If the EB-5 investor wishes to stay in the United States temporarily as a visitor while their I-526 petition is pending, a number of nonimmigrant visas are available. The most common include the B-1, issued primarily for short-term business trips, and the B-2, for traveling and tourism purposes. Investors should note that these visas do not carry dual intent and, as such, because the EB-5 investor’s pending I-526 petition is indicative of their long-term desire to relocate permanently to the United States, applying for one of these nonimmigrant visas will require considerable evidence that their entry is strictly temporary.

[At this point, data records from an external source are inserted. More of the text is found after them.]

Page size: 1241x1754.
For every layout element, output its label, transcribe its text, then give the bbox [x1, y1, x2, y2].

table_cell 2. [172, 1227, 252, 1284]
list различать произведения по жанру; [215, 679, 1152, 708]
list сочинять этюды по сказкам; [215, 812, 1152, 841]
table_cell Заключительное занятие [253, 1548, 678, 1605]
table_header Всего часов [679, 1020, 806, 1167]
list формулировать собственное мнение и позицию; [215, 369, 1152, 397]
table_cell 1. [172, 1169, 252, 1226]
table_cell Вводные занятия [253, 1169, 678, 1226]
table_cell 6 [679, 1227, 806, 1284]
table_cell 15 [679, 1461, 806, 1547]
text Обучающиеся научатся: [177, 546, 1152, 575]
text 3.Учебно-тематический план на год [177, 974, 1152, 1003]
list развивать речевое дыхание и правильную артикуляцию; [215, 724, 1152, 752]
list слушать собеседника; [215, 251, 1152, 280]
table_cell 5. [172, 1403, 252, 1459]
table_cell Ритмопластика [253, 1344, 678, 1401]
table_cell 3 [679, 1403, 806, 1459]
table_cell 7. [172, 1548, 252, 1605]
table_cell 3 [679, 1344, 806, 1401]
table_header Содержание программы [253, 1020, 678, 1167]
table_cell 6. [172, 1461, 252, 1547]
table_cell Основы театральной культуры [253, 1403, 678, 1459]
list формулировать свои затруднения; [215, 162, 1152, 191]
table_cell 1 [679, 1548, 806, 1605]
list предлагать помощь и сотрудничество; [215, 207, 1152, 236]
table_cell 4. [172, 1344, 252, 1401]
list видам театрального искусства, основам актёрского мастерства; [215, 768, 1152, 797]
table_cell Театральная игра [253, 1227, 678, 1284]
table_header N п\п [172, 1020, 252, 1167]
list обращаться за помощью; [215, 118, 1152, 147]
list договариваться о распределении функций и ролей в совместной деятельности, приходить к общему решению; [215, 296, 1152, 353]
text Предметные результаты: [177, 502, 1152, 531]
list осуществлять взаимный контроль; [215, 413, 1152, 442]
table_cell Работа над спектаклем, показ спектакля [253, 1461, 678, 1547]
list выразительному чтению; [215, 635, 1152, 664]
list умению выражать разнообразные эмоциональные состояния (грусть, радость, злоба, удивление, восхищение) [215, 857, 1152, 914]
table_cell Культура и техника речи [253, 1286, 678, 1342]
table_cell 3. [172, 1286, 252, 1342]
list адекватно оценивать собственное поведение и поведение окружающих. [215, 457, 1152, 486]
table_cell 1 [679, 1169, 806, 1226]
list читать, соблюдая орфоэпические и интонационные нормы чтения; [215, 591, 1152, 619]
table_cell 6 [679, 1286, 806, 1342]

Most EB-5 investors intend to permanently relocate to the United States, so they should ideally obtain a nonimmigrant visa that holds dual intent. Certain visas, such as the H-1B and the L-1 visa, hold dual intent and will allow the EB-5 investor to remain in the United States with a pending I-526 petition. If the investor acquires a nonimmigrant visa without dual intent, they will likely have to acquire the visa before filing Form I-526, and they run the risk of being unable to renew the visa while their I-526 petition is being processed.
If a prospective EB-5 investor wishes to enter and remain in the United States during consular processing of their I-526 petition, they should plan ahead and apply for a nonimmigrant visa, ideally one that holds dual intent. Investors should seek counsel from an experienced immigration attorney if they have any questions about the required qualifications for a nonimmigrant visa.